Salary payments or dividends from a small business are liable for tax under UK rules, but in the case of a loan to a director – provided a certain minimum rate of interest specified by HMRC is charged – the borrowing is not liable for tax. The official interest rate that applied at the time was 3.25%. The company charged £15,211 in interest on the balance. No repayments were made on the loan by Mandelson during the year, nor was any repayment schedule or term of loan set out.
Richard Murphy, a chartered accountant and director of Tax Research UK, said Mandelson’s use of loans raised questions.
“How to extract cash from small companies whilst paying as little tax as possible on the way is a massive part of the UK tax avoidance industry,” he said. “Directors taking loans from companies they own is one way in which this is done, which has been widely condemned in the past when done by footballers and others.
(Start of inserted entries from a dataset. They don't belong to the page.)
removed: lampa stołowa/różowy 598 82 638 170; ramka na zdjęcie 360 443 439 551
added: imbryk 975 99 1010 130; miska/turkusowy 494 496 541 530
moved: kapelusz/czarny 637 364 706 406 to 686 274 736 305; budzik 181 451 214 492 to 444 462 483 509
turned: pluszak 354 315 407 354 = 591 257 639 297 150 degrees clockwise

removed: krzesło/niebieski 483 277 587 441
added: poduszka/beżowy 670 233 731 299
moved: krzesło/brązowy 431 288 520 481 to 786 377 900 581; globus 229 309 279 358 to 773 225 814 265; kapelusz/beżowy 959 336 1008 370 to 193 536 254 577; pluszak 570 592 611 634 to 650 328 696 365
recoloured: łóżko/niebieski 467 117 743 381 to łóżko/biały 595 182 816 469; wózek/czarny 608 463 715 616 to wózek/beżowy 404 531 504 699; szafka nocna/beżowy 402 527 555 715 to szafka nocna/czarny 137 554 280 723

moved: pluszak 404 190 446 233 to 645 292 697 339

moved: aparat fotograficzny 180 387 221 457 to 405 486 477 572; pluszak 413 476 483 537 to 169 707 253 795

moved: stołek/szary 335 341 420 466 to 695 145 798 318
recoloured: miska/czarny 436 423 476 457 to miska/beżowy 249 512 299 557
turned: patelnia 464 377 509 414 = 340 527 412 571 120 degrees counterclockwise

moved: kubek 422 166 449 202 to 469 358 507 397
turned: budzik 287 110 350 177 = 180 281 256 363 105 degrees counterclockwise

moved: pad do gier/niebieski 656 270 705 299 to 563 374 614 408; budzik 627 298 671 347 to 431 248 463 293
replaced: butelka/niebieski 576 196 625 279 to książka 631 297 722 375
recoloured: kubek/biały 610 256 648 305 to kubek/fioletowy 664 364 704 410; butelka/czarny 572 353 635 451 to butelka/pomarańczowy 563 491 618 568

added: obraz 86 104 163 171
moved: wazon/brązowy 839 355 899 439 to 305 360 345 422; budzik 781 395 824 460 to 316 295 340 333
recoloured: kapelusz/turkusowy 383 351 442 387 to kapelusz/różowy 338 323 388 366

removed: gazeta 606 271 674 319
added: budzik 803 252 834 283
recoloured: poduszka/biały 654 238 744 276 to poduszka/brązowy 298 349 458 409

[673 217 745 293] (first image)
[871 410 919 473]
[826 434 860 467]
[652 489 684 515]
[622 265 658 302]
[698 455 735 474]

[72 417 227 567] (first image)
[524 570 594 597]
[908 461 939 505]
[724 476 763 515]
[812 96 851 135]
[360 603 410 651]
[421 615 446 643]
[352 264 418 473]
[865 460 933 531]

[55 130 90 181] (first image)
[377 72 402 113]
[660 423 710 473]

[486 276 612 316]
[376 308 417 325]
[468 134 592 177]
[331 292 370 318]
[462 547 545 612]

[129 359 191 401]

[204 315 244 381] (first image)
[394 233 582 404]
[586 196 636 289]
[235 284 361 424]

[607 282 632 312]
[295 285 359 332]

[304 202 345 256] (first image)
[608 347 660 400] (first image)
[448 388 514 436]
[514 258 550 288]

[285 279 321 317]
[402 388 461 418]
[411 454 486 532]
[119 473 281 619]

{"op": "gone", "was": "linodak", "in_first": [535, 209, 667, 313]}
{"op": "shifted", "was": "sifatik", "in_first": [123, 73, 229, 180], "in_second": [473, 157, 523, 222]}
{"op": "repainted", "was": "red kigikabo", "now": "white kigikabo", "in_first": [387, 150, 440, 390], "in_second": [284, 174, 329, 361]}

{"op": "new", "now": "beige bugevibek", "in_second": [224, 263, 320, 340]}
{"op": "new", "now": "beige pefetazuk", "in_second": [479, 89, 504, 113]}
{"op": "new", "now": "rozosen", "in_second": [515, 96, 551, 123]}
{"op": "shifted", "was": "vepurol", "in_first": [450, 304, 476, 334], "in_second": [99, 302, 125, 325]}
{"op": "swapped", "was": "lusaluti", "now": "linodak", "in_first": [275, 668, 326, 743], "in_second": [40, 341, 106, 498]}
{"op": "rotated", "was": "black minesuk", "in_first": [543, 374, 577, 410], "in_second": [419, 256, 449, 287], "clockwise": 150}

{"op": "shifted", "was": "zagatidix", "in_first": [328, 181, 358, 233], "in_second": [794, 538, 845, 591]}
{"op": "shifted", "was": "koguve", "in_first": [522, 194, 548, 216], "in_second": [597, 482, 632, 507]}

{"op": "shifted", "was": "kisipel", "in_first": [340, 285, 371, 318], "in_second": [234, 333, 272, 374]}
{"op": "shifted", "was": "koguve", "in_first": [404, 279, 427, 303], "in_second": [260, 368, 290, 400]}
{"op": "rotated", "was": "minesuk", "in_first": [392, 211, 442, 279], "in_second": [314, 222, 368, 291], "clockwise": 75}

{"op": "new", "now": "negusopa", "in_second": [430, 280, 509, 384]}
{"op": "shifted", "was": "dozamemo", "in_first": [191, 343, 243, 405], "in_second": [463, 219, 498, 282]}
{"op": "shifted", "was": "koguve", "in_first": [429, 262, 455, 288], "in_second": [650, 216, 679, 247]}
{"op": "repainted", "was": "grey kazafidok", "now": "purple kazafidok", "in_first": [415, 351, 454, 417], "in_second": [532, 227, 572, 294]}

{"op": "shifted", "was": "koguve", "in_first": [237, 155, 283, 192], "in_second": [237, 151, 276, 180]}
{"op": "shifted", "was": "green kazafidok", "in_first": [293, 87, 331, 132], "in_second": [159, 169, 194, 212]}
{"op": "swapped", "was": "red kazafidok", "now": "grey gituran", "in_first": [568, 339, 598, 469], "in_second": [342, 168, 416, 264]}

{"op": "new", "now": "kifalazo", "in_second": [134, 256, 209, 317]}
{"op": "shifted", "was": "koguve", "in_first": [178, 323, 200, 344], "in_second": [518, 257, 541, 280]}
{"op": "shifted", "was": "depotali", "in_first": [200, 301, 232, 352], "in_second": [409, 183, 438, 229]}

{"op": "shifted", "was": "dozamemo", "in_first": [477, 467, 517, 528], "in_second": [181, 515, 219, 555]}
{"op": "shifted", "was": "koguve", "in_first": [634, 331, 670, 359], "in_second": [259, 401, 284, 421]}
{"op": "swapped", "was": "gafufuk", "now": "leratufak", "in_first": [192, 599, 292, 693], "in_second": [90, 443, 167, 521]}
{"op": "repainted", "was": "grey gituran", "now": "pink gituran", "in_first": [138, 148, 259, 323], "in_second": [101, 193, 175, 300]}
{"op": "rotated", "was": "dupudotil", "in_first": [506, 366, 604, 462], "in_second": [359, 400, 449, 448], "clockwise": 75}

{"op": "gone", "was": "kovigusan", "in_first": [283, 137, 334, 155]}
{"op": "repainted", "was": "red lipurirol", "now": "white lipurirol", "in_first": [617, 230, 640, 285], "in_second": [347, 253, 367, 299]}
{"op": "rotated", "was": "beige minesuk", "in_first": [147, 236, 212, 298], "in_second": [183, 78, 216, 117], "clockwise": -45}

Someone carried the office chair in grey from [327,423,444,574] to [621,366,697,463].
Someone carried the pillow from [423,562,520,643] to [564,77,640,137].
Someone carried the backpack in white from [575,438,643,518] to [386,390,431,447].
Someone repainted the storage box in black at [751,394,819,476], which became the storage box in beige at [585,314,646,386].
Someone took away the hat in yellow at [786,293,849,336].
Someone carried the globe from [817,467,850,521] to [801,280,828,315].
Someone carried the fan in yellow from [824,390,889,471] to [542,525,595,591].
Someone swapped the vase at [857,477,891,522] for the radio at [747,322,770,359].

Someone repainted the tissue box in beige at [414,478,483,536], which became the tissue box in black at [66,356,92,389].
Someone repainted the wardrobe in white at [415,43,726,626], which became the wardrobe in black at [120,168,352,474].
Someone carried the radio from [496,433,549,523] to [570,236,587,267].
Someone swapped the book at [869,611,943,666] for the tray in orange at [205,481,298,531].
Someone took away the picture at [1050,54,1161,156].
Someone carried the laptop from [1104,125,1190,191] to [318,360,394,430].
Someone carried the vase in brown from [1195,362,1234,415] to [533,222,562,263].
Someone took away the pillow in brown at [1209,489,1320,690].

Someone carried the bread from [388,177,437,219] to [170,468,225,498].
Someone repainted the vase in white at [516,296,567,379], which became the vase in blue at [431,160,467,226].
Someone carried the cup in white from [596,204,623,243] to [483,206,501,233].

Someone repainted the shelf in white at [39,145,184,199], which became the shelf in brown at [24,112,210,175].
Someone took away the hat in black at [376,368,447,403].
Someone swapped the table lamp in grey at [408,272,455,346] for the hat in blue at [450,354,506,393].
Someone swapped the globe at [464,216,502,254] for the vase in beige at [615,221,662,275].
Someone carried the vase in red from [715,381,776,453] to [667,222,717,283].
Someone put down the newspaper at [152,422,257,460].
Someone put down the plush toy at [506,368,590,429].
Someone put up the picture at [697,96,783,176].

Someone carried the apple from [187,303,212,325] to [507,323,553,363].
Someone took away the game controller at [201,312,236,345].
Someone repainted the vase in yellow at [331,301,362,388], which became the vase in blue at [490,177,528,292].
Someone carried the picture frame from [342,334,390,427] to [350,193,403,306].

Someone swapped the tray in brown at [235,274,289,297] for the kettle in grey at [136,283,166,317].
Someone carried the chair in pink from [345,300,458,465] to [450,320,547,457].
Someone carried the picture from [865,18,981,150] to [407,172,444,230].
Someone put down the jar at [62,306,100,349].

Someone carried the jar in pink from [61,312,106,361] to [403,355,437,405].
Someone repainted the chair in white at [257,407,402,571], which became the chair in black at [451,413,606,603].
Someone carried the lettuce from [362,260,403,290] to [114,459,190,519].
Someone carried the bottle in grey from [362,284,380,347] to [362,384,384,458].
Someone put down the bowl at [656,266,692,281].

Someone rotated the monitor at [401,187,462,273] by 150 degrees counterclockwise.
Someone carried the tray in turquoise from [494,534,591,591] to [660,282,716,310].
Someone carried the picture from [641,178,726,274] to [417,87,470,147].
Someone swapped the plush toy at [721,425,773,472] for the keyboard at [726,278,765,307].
It’s just about impossible to think this is motivated by anything but tax avoidance.”
Mandelson’s loan and property dealings previously came under scrutiny after he was forced to resign from Tony Blair’s cabinet in 1998 when it was revealed he failed to declare a secret property loan from Geoffrey Robertson, a fellow Labour MP and tycoon, who was at the time under investigation by Mandelson’s department. After a brief return to the cabinet, he was forced to resign a second time in 2001 over his involvement in a passport application of Indian billionaire Srichand Hinduja.
In August 2011, it was reported that Mandelson paid £8m for a four-storey Regent’s Park townhouse with its own wine cellar. Mandelson recently criticised Labour’s tax policies on wealthy individuals, about the mansion tax, Mandelson said Ed Miliband’s plan to tax properties worth more than £2m was “crude” and “sort of short-termist” and would “clobber” homeowners.
During the early years of Blair’s premiership, he commented to an audience of tech entrepreneurs that he was “intensely relaxed about people getting filthy rich as long as they pay their taxes”.
He has made public speaking appearances for clients including Coca-Cola, Lloyds bank and Samruk-Kazyna, Kazakhstan’s sovereign wealth fund, as well as for mining companies operating in Africa. Mandelson established a second company, Global Counsel LLP, in partnership with his long-time aide Ben Wegg-Prosser and the advertising giant WPP. Global Counsel’s clients include multinationals such as BP, Goldman Sachs and commodities giant Glencore. In 2012, it was revealed that Mandelson was advising Asia Pulp and Paper, which has been accused by environmental groups of destroying large swaths of an Indonesian rainforest. He is the proverbial politician for hire.